**WHAT IS REQUIRED:**
Show every line from the data below that includes "темы".

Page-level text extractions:
========================================

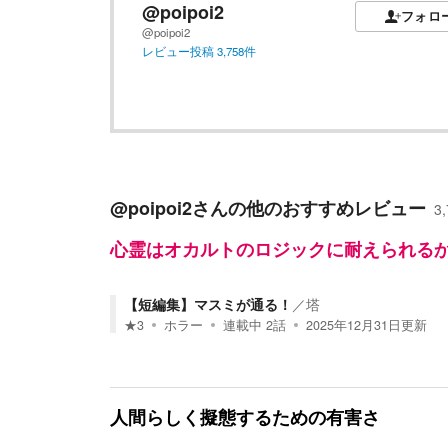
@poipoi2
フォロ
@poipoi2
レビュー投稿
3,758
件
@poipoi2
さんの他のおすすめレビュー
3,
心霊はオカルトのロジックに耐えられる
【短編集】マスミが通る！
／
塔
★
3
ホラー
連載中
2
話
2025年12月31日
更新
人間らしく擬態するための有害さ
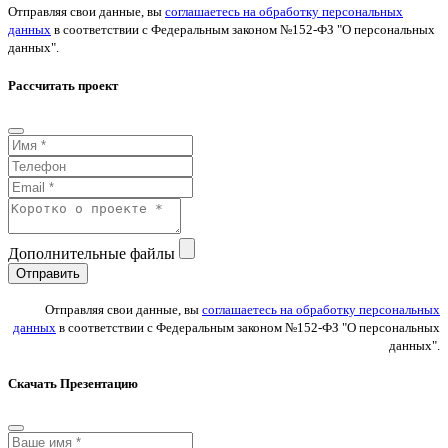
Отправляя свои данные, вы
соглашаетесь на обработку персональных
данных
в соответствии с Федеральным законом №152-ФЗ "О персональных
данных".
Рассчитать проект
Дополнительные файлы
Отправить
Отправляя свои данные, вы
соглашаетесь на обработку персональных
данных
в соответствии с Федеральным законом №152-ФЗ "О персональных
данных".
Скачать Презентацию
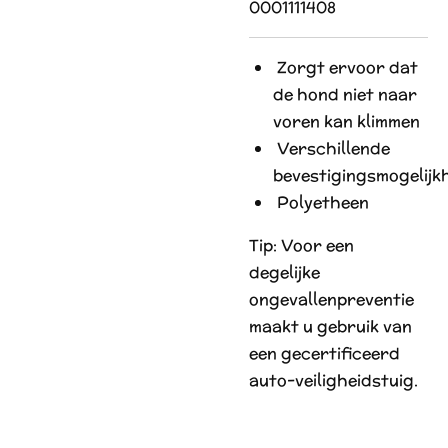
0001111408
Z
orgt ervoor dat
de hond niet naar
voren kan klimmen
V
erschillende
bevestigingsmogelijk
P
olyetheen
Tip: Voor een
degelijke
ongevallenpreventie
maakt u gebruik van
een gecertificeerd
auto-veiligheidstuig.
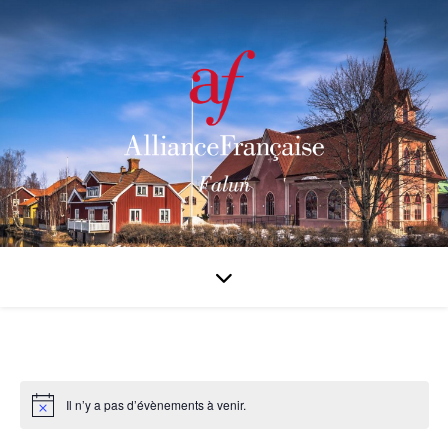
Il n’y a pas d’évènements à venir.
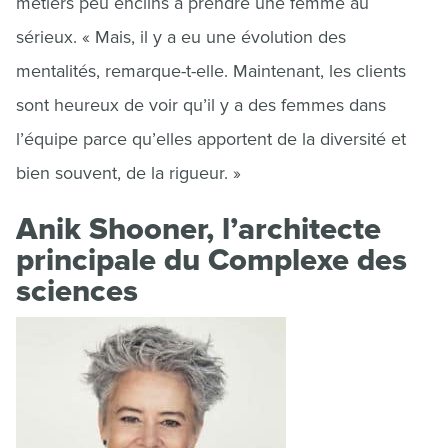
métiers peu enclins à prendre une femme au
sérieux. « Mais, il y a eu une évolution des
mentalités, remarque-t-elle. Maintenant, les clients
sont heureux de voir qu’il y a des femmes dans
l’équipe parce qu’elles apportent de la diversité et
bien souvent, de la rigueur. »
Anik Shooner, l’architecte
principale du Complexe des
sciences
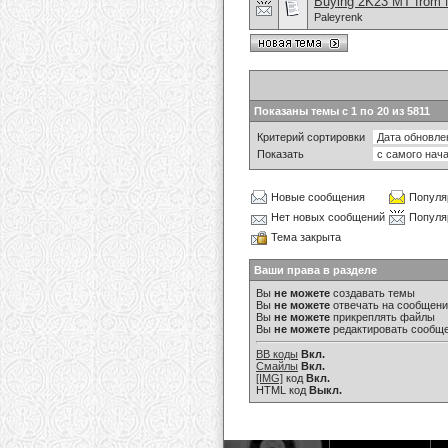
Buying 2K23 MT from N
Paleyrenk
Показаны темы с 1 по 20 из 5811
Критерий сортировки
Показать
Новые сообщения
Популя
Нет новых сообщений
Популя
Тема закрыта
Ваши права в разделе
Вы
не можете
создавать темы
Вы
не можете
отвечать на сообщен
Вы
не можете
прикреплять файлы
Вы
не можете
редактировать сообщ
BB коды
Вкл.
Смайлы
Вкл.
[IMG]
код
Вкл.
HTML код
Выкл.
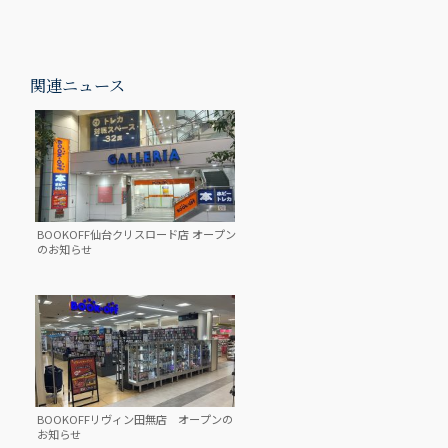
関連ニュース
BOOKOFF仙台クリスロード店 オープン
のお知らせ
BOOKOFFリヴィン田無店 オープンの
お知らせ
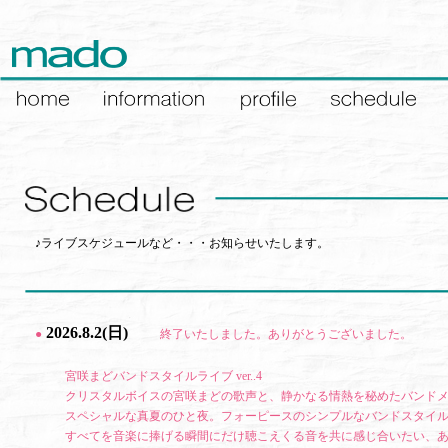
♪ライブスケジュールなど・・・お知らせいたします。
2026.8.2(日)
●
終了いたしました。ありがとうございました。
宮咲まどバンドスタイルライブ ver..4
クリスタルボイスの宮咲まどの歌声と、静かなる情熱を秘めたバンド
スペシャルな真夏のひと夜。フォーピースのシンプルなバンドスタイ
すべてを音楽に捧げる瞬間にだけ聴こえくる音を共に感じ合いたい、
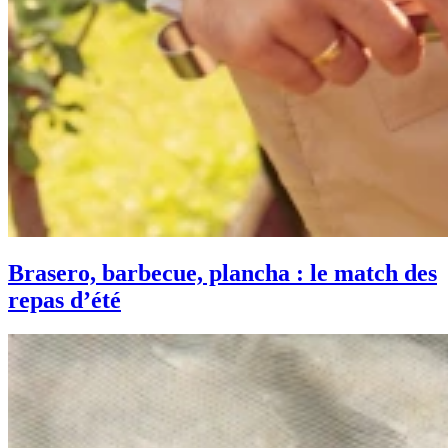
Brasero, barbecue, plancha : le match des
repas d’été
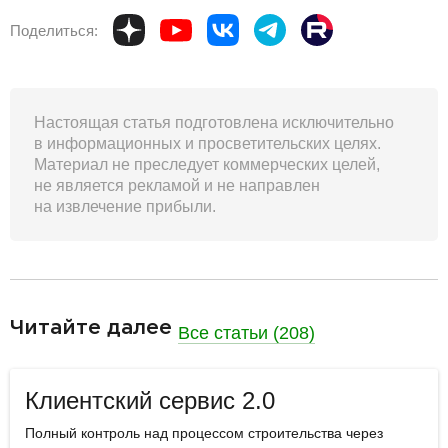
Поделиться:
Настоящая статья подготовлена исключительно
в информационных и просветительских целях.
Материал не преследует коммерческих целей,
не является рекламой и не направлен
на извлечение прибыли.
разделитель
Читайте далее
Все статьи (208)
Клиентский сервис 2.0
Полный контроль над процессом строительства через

========================================

**WRITTEN ANSWER:**
Показаны темы с 1 по 20 из 5811
создавать темы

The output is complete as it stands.